• [What is being asked]: Return the data below in full, matching every line exactly.

═══ Provided records ═══

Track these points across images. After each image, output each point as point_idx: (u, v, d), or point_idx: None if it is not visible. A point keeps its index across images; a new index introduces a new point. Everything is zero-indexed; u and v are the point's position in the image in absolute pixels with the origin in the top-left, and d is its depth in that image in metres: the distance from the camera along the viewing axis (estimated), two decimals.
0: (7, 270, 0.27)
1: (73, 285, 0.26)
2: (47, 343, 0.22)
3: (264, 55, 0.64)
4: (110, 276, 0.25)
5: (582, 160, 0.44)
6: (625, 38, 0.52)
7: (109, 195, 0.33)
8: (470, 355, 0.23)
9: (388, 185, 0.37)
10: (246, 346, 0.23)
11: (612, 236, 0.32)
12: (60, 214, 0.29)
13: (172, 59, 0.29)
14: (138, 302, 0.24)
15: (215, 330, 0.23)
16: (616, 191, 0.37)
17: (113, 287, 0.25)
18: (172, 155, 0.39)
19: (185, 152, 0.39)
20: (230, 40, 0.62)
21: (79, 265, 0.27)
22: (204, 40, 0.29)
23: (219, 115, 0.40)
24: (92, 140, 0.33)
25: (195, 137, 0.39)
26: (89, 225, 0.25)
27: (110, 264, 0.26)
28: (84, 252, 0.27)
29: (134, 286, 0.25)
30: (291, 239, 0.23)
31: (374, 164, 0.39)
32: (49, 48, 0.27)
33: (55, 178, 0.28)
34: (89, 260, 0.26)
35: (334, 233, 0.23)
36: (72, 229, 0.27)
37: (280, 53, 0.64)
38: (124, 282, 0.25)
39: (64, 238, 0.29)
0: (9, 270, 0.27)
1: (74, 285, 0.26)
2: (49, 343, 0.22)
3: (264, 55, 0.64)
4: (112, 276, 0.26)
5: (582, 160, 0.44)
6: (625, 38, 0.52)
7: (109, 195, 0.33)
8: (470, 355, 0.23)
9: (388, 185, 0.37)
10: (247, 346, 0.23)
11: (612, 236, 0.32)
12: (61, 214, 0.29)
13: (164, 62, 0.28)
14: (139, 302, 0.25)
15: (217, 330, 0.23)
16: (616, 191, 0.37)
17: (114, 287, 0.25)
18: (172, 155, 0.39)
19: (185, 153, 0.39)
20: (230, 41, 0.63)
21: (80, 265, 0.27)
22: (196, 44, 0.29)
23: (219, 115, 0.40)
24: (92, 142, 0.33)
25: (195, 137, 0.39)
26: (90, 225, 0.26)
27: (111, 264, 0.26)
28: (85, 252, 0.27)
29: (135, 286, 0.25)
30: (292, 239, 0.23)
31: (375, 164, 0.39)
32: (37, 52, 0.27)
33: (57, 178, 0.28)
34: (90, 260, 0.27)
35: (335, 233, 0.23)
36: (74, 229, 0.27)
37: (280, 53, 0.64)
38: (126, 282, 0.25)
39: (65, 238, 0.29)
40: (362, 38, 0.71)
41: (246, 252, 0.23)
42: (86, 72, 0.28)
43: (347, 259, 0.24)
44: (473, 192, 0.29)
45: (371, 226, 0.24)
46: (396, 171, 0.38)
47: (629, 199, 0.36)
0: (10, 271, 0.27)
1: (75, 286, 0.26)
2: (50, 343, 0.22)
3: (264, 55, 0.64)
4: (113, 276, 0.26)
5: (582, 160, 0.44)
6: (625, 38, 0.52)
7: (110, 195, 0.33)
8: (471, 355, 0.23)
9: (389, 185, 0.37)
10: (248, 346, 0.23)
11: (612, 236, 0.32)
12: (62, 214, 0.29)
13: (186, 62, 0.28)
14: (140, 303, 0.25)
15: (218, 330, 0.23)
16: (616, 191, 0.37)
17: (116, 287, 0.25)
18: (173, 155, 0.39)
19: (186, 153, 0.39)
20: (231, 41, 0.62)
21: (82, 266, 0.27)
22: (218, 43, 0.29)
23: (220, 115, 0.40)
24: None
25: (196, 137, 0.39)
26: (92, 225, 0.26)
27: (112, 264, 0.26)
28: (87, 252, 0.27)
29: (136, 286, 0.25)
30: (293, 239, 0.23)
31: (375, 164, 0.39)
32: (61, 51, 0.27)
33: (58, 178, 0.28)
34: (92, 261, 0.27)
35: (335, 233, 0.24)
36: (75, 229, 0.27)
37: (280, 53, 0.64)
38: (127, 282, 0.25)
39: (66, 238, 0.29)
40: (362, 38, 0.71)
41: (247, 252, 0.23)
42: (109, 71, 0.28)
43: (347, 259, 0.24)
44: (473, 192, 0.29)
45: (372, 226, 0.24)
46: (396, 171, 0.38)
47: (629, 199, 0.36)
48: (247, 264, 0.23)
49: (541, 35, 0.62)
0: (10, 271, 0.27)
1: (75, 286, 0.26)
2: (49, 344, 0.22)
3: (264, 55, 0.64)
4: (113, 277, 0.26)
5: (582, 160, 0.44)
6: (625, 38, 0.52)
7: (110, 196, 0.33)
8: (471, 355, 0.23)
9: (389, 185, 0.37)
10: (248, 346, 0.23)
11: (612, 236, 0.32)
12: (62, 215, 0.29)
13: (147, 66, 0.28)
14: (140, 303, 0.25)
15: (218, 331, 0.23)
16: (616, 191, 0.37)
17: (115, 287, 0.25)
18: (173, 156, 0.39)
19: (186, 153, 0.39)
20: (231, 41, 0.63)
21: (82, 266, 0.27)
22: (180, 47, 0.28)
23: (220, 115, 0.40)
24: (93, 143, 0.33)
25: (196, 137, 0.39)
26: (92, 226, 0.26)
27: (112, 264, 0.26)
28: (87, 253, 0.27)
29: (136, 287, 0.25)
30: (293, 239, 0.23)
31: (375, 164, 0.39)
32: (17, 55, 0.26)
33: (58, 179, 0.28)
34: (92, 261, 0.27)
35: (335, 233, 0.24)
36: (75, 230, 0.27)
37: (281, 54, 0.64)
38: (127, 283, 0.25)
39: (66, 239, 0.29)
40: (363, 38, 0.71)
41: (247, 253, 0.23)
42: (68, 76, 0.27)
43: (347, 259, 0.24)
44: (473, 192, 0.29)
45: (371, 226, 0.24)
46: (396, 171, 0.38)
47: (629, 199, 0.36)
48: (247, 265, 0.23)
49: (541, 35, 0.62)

═══

• [Answer section]:
Track these points across images. After each image, output each point as point_idx: (u, v, d), or point_idx: None if it is not visible. A point keeps its index across images; a new index introduces a new point. Everything is zero-indexed; u and v are the point's position in the image in absolute pixels with the origin in the top-left, and d is its depth in that image in metres: the distance from the camera along the viewing axis (estimated), two decimals.
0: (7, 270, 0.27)
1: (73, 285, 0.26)
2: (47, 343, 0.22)
3: (264, 55, 0.64)
4: (110, 276, 0.25)
5: (582, 160, 0.44)
6: (625, 38, 0.52)
7: (109, 195, 0.33)
8: (470, 355, 0.23)
9: (388, 185, 0.37)
10: (246, 346, 0.23)
11: (612, 236, 0.32)
12: (60, 214, 0.29)
13: (172, 59, 0.29)
14: (138, 302, 0.24)
15: (215, 330, 0.23)
16: (616, 191, 0.37)
17: (113, 287, 0.25)
18: (172, 155, 0.39)
19: (185, 152, 0.39)
20: (230, 40, 0.62)
21: (79, 265, 0.27)
22: (204, 40, 0.29)
23: (219, 115, 0.40)
24: (92, 140, 0.33)
25: (195, 137, 0.39)
26: (89, 225, 0.25)
27: (110, 264, 0.26)
28: (84, 252, 0.27)
29: (134, 286, 0.25)
30: (291, 239, 0.23)
31: (374, 164, 0.39)
32: (49, 48, 0.27)
33: (55, 178, 0.28)
34: (89, 260, 0.26)
35: (334, 233, 0.23)
36: (72, 229, 0.27)
37: (280, 53, 0.64)
38: (124, 282, 0.25)
39: (64, 238, 0.29)
0: (9, 270, 0.27)
1: (74, 285, 0.26)
2: (49, 343, 0.22)
3: (264, 55, 0.64)
4: (112, 276, 0.26)
5: (582, 160, 0.44)
6: (625, 38, 0.52)
7: (109, 195, 0.33)
8: (470, 355, 0.23)
9: (388, 185, 0.37)
10: (247, 346, 0.23)
11: (612, 236, 0.32)
12: (61, 214, 0.29)
13: (164, 62, 0.28)
14: (139, 302, 0.25)
15: (217, 330, 0.23)
16: (616, 191, 0.37)
17: (114, 287, 0.25)
18: (172, 155, 0.39)
19: (185, 153, 0.39)
20: (230, 41, 0.63)
21: (80, 265, 0.27)
22: (196, 44, 0.29)
23: (219, 115, 0.40)
24: (92, 142, 0.33)
25: (195, 137, 0.39)
26: (90, 225, 0.26)
27: (111, 264, 0.26)
28: (85, 252, 0.27)
29: (135, 286, 0.25)
30: (292, 239, 0.23)
31: (375, 164, 0.39)
32: (37, 52, 0.27)
33: (57, 178, 0.28)
34: (90, 260, 0.27)
35: (335, 233, 0.23)
36: (74, 229, 0.27)
37: (280, 53, 0.64)
38: (126, 282, 0.25)
39: (65, 238, 0.29)
40: (362, 38, 0.71)
41: (246, 252, 0.23)
42: (86, 72, 0.28)
43: (347, 259, 0.24)
44: (473, 192, 0.29)
45: (371, 226, 0.24)
46: (396, 171, 0.38)
47: (629, 199, 0.36)
0: (10, 271, 0.27)
1: (75, 286, 0.26)
2: (50, 343, 0.22)
3: (264, 55, 0.64)
4: (113, 276, 0.26)
5: (582, 160, 0.44)
6: (625, 38, 0.52)
7: (110, 195, 0.33)
8: (471, 355, 0.23)
9: (389, 185, 0.37)
10: (248, 346, 0.23)
11: (612, 236, 0.32)
12: (62, 214, 0.29)
13: (186, 62, 0.28)
14: (140, 303, 0.25)
15: (218, 330, 0.23)
16: (616, 191, 0.37)
17: (116, 287, 0.25)
18: (173, 155, 0.39)
19: (186, 153, 0.39)
20: (231, 41, 0.62)
21: (82, 266, 0.27)
22: (218, 43, 0.29)
23: (220, 115, 0.40)
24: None
25: (196, 137, 0.39)
26: (92, 225, 0.26)
27: (112, 264, 0.26)
28: (87, 252, 0.27)
29: (136, 286, 0.25)
30: (293, 239, 0.23)
31: (375, 164, 0.39)
32: (61, 51, 0.27)
33: (58, 178, 0.28)
34: (92, 261, 0.27)
35: (335, 233, 0.24)
36: (75, 229, 0.27)
37: (280, 53, 0.64)
38: (127, 282, 0.25)
39: (66, 238, 0.29)
40: (362, 38, 0.71)
41: (247, 252, 0.23)
42: (109, 71, 0.28)
43: (347, 259, 0.24)
44: (473, 192, 0.29)
45: (372, 226, 0.24)
46: (396, 171, 0.38)
47: (629, 199, 0.36)
48: (247, 264, 0.23)
49: (541, 35, 0.62)
0: (10, 271, 0.27)
1: (75, 286, 0.26)
2: (49, 344, 0.22)
3: (264, 55, 0.64)
4: (113, 277, 0.26)
5: (582, 160, 0.44)
6: (625, 38, 0.52)
7: (110, 196, 0.33)
8: (471, 355, 0.23)
9: (389, 185, 0.37)
10: (248, 346, 0.23)
11: (612, 236, 0.32)
12: (62, 215, 0.29)
13: (147, 66, 0.28)
14: (140, 303, 0.25)
15: (218, 331, 0.23)
16: (616, 191, 0.37)
17: (115, 287, 0.25)
18: (173, 156, 0.39)
19: (186, 153, 0.39)
20: (231, 41, 0.63)
21: (82, 266, 0.27)
22: (180, 47, 0.28)
23: (220, 115, 0.40)
24: (93, 143, 0.33)
25: (196, 137, 0.39)
26: (92, 226, 0.26)
27: (112, 264, 0.26)
28: (87, 253, 0.27)
29: (136, 287, 0.25)
30: (293, 239, 0.23)
31: (375, 164, 0.39)
32: (17, 55, 0.26)
33: (58, 179, 0.28)
34: (92, 261, 0.27)
35: (335, 233, 0.24)
36: (75, 230, 0.27)
37: (281, 54, 0.64)
38: (127, 283, 0.25)
39: (66, 239, 0.29)
40: (363, 38, 0.71)
41: (247, 253, 0.23)
42: (68, 76, 0.27)
43: (347, 259, 0.24)
44: (473, 192, 0.29)
45: (371, 226, 0.24)
46: (396, 171, 0.38)
47: (629, 199, 0.36)
48: (247, 265, 0.23)
49: (541, 35, 0.62)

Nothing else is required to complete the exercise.